ABOUT THIS TASK: Only the lines holding the word "like" are wanted; copy each of them from the listing.
*** Opening of RECORDS PROVIDED ***
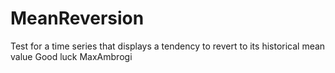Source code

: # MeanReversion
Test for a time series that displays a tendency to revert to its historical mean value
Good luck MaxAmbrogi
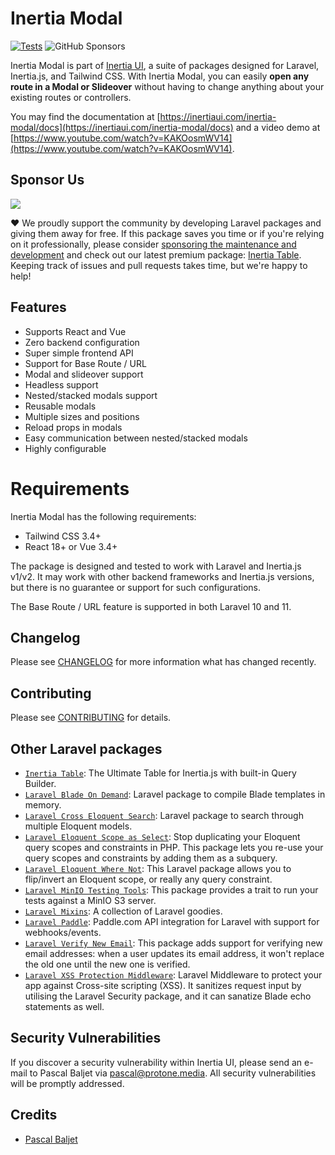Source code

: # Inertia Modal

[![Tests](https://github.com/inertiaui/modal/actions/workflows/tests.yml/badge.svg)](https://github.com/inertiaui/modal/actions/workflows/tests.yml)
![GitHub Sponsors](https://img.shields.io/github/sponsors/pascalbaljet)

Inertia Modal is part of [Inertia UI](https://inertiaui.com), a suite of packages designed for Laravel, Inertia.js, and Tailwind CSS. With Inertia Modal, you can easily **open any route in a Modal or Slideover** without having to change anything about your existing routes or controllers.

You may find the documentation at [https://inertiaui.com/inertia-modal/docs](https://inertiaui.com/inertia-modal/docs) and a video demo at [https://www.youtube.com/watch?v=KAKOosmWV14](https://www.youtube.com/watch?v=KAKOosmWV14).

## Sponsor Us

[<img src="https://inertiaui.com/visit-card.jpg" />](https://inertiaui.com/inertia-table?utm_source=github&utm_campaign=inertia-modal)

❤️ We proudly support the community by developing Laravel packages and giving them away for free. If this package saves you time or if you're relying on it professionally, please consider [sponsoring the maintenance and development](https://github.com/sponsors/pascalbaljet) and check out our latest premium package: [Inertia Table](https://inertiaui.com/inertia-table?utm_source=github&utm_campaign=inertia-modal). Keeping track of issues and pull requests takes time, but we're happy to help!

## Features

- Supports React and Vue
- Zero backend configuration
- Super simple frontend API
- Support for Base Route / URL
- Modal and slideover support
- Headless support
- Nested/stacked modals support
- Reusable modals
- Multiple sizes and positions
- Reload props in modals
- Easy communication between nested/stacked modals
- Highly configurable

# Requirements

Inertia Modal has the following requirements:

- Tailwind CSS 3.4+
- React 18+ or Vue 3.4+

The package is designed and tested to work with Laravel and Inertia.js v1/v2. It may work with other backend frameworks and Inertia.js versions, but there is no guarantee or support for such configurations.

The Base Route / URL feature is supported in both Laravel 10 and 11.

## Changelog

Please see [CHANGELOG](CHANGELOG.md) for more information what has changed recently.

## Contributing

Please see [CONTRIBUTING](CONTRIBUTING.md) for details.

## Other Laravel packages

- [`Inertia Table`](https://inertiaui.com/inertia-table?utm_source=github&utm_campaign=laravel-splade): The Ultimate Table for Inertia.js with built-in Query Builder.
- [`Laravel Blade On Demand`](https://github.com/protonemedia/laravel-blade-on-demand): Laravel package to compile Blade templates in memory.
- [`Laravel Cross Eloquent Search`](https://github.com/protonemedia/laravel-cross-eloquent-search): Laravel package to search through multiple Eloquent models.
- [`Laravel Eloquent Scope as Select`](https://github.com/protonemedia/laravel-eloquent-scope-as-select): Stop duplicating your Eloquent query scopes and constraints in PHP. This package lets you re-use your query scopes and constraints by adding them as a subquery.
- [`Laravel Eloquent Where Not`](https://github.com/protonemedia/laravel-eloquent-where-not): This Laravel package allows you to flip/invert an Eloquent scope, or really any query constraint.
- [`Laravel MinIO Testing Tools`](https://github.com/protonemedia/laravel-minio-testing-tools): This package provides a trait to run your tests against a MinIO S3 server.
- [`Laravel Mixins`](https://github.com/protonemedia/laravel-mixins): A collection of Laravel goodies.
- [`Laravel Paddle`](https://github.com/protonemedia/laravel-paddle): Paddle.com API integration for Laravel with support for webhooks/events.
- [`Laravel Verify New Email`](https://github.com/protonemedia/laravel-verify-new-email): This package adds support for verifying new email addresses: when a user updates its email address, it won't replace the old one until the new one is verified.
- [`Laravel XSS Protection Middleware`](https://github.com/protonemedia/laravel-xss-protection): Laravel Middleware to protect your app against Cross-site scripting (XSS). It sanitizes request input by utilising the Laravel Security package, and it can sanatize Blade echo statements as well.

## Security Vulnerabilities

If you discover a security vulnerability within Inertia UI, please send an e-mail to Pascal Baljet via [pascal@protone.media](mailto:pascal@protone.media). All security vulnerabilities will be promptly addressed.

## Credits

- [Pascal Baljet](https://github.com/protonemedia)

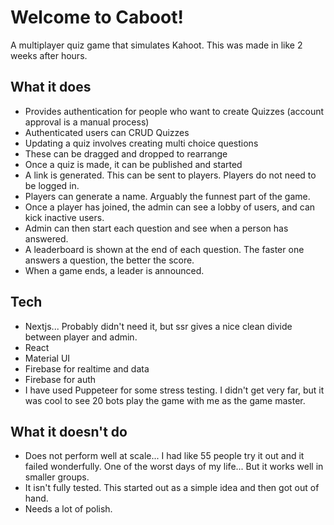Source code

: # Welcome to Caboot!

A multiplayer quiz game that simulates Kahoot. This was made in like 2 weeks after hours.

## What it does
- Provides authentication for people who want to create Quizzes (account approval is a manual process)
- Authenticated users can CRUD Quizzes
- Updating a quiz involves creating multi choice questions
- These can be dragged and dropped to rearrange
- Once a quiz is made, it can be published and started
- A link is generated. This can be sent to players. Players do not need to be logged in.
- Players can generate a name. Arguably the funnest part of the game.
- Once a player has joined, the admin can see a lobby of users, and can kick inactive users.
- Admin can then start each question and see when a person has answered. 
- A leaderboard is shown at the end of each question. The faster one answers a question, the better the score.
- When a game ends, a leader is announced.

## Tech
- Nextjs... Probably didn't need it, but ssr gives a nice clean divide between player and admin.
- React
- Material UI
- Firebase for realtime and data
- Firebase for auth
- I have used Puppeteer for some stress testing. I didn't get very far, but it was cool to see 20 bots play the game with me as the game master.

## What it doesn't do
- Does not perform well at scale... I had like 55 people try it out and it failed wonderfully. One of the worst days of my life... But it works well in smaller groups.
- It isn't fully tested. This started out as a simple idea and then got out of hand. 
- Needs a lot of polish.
*** Close of RECORDS PROVIDED ***
ANSWER TO THE EXERCISE:
A multiplayer quiz game that simulates Kahoot. This was made in like 2 weeks after hours.
- Does not perform well at scale... I had like 55 people try it out and it failed wonderfully. One of the worst days of my life... But it works well in smaller groups.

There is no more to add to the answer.